Keep every line in which "TRIANGLE" occurs and drop the rest of the data.
^^^^^^^^
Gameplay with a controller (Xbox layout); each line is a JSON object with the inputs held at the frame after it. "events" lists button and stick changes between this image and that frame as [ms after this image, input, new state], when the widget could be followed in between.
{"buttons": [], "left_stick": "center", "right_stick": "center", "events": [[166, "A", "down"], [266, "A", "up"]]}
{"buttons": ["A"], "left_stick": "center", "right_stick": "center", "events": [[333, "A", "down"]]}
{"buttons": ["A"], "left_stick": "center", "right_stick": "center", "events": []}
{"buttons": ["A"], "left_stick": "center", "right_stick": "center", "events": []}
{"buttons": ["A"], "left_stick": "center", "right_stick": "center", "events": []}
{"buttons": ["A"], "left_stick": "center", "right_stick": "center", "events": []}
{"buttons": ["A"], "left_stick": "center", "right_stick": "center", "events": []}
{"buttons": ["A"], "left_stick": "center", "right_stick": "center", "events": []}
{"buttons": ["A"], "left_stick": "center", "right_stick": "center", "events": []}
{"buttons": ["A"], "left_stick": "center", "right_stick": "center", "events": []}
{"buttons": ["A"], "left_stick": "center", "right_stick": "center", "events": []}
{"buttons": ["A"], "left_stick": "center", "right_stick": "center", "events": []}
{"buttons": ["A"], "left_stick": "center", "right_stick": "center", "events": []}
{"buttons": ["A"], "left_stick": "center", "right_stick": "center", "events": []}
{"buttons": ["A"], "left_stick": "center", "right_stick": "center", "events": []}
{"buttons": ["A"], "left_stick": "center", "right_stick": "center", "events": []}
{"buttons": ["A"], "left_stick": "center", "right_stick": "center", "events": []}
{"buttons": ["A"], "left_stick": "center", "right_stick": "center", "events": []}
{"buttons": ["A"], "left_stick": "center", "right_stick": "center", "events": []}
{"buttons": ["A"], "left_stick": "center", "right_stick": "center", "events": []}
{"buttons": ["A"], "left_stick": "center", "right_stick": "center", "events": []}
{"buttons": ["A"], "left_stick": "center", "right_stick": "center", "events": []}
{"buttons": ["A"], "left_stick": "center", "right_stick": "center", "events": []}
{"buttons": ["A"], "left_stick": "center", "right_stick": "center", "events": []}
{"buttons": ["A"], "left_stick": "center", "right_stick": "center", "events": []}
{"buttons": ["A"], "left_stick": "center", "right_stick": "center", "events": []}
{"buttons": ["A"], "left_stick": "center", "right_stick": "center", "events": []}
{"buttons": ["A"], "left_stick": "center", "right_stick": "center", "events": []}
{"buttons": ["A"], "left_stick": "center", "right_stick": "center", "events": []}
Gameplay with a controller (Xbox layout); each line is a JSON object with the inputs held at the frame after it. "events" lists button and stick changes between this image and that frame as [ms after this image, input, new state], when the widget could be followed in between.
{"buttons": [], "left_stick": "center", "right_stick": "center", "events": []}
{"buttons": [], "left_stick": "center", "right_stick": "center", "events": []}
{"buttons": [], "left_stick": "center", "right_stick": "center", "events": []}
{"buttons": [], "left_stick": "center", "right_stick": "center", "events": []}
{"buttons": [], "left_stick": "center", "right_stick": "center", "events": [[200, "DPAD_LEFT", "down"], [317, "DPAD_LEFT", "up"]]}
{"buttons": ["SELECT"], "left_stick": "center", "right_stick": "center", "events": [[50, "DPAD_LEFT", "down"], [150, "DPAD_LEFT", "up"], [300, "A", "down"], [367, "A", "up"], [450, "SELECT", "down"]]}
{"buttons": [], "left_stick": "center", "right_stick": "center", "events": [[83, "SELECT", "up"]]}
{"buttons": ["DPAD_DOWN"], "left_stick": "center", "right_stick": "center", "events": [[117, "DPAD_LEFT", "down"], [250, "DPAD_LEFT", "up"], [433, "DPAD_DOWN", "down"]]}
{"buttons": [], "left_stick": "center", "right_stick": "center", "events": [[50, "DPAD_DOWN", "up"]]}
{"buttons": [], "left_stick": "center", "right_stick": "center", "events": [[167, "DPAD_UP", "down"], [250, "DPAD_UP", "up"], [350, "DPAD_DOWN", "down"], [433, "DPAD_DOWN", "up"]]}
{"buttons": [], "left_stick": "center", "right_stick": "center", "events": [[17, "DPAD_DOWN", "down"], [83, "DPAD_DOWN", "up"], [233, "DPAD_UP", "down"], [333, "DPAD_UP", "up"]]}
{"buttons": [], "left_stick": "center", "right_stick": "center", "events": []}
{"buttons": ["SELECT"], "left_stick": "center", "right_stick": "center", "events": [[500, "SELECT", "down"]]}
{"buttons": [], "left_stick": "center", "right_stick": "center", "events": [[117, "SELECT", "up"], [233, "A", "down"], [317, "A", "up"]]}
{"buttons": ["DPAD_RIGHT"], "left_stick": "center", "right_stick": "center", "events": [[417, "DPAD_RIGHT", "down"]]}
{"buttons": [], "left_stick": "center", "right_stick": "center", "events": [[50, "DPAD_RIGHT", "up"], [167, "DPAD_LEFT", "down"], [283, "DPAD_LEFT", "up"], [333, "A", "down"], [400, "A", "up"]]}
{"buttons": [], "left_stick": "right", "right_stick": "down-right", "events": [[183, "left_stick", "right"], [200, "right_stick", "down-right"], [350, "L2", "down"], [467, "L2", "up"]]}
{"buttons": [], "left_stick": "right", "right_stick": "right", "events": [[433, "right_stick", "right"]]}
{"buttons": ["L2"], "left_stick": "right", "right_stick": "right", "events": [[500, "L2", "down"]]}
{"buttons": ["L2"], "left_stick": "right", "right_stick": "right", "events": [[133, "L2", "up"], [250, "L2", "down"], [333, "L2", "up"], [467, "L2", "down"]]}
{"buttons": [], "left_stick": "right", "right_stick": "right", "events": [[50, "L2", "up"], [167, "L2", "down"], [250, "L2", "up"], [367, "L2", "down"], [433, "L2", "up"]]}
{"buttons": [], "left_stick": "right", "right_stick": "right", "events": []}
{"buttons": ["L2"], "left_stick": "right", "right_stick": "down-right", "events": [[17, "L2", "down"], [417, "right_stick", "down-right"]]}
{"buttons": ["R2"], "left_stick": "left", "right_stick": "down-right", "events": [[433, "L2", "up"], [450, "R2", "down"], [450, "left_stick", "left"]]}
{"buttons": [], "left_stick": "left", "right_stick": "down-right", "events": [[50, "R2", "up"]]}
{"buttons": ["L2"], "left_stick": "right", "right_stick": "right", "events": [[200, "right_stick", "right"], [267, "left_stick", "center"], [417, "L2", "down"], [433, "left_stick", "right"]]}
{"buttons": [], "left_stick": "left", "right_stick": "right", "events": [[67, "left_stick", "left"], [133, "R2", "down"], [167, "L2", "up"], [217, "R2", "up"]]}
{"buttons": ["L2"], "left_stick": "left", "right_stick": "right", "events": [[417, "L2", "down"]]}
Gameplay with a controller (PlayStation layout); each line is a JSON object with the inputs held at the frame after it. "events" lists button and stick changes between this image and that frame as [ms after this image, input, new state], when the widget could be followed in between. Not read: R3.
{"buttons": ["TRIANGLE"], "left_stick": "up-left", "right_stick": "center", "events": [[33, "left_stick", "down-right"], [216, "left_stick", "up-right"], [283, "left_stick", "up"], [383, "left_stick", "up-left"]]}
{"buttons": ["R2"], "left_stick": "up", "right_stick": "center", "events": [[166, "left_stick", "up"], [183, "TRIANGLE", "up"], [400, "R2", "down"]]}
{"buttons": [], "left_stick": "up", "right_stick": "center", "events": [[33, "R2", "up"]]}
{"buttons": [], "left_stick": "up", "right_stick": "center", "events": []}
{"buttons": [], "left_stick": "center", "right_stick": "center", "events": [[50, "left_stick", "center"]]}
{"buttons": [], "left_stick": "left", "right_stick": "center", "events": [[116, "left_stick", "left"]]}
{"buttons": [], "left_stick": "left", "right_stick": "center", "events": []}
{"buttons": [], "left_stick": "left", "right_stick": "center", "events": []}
^^^^^^^^
## WRITTEN ANSWER
{"buttons": ["TRIANGLE"], "left_stick": "up-left", "right_stick": "center", "events": [[33, "left_stick", "down-right"], [216, "left_stick", "up-right"], [283, "left_stick", "up"], [383, "left_stick", "up-left"]]}
{"buttons": ["R2"], "left_stick": "up", "right_stick": "center", "events": [[166, "left_stick", "up"], [183, "TRIANGLE", "up"], [400, "R2", "down"]]}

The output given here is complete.